= Dataset entries =
+++

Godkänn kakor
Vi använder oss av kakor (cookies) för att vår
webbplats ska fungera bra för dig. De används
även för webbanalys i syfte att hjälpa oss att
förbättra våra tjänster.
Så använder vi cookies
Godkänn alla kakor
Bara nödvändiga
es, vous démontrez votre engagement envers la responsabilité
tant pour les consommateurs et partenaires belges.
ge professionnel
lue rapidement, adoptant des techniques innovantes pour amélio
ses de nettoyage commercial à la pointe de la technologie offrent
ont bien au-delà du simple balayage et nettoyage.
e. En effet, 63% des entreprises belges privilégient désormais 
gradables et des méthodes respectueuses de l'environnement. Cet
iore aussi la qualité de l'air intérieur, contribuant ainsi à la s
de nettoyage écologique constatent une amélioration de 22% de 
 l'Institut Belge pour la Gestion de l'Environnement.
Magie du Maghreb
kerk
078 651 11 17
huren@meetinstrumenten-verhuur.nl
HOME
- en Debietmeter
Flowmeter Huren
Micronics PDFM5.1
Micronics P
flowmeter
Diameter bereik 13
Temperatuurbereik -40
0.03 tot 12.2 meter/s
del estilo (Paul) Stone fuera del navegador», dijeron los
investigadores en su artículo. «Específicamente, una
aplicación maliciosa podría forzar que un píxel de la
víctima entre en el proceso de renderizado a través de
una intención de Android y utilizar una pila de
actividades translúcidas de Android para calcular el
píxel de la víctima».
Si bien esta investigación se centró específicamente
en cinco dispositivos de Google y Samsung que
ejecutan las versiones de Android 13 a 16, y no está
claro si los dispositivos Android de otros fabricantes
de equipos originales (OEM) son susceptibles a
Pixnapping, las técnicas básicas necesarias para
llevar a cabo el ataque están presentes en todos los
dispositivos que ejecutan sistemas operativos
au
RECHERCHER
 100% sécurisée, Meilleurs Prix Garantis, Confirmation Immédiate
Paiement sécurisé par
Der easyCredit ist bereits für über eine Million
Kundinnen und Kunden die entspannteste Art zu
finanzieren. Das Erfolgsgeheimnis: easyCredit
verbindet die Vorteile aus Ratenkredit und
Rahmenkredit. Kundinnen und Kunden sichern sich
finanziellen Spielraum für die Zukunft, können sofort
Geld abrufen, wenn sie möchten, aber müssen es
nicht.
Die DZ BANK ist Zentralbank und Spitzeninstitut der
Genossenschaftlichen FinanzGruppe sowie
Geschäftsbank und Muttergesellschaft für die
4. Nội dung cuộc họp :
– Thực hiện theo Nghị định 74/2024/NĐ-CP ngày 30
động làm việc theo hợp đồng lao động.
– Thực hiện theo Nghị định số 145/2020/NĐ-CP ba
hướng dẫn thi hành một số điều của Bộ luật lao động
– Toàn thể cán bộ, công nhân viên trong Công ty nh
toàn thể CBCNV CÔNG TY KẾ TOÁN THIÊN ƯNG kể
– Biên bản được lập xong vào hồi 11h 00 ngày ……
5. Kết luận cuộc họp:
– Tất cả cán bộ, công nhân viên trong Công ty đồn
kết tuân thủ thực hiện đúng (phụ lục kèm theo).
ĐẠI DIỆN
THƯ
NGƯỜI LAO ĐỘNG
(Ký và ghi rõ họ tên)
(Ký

+++

= Exercise aim =
Rewrite all of the rows above, substituting "cookies" for every "kakor" and changing nothing else.

= Exercise solution =
Godkänn cookies
Vi använder oss av cookies (cookies) för att vår
webbplats ska fungera bra för dig. De används
även för webbanalys i syfte att hjälpa oss att
förbättra våra tjänster.
Så använder vi cookies
Godkänn alla cookies
Bara nödvändiga
es, vous démontrez votre engagement envers la responsabilité
tant pour les consommateurs et partenaires belges.
ge professionnel
lue rapidement, adoptant des techniques innovantes pour amélio
ses de nettoyage commercial à la pointe de la technologie offrent
ont bien au-delà du simple balayage et nettoyage.
e. En effet, 63% des entreprises belges privilégient désormais 
gradables et des méthodes respectueuses de l'environnement. Cet
iore aussi la qualité de l'air intérieur, contribuant ainsi à la s
de nettoyage écologique constatent une amélioration de 22% de 
 l'Institut Belge pour la Gestion de l'Environnement.
Magie du Maghreb
kerk
078 651 11 17
huren@meetinstrumenten-verhuur.nl
HOME
- en Debietmeter
Flowmeter Huren
Micronics PDFM5.1
Micronics P
flowmeter
Diameter bereik 13
Temperatuurbereik -40
0.03 tot 12.2 meter/s
del estilo (Paul) Stone fuera del navegador», dijeron los
investigadores en su artículo. «Específicamente, una
aplicación maliciosa podría forzar que un píxel de la
víctima entre en el proceso de renderizado a través de
una intención de Android y utilizar una pila de
actividades translúcidas de Android para calcular el
píxel de la víctima».
Si bien esta investigación se centró específicamente
en cinco dispositivos de Google y Samsung que
ejecutan las versiones de Android 13 a 16, y no está
claro si los dispositivos Android de otros fabricantes
de equipos originales (OEM) son susceptibles a
Pixnapping, las técnicas básicas necesarias para
llevar a cabo el ataque están presentes en todos los
dispositivos que ejecutan sistemas operativos
au
RECHERCHER
 100% sécurisée, Meilleurs Prix Garantis, Confirmation Immédiate
Paiement sécurisé par
Der easyCredit ist bereits für über eine Million
Kundinnen und Kunden die entspannteste Art zu
finanzieren. Das Erfolgsgeheimnis: easyCredit
verbindet die Vorteile aus Ratenkredit und
Rahmenkredit. Kundinnen und Kunden sichern sich
finanziellen Spielraum für die Zukunft, können sofort
Geld abrufen, wenn sie möchten, aber müssen es
nicht.
Die DZ BANK ist Zentralbank und Spitzeninstitut der
Genossenschaftlichen FinanzGruppe sowie
Geschäftsbank und Muttergesellschaft für die
4. Nội dung cuộc họp :
– Thực hiện theo Nghị định 74/2024/NĐ-CP ngày 30
động làm việc theo hợp đồng lao động.
– Thực hiện theo Nghị định số 145/2020/NĐ-CP ba
hướng dẫn thi hành một số điều của Bộ luật lao động
– Toàn thể cán bộ, công nhân viên trong Công ty nh
toàn thể CBCNV CÔNG TY KẾ TOÁN THIÊN ƯNG kể
– Biên bản được lập xong vào hồi 11h 00 ngày ……
5. Kết luận cuộc họp:
– Tất cả cán bộ, công nhân viên trong Công ty đồn
kết tuân thủ thực hiện đúng (phụ lục kèm theo).
ĐẠI DIỆN
THƯ
NGƯỜI LAO ĐỘNG
(Ký và ghi rõ họ tên)
(Ký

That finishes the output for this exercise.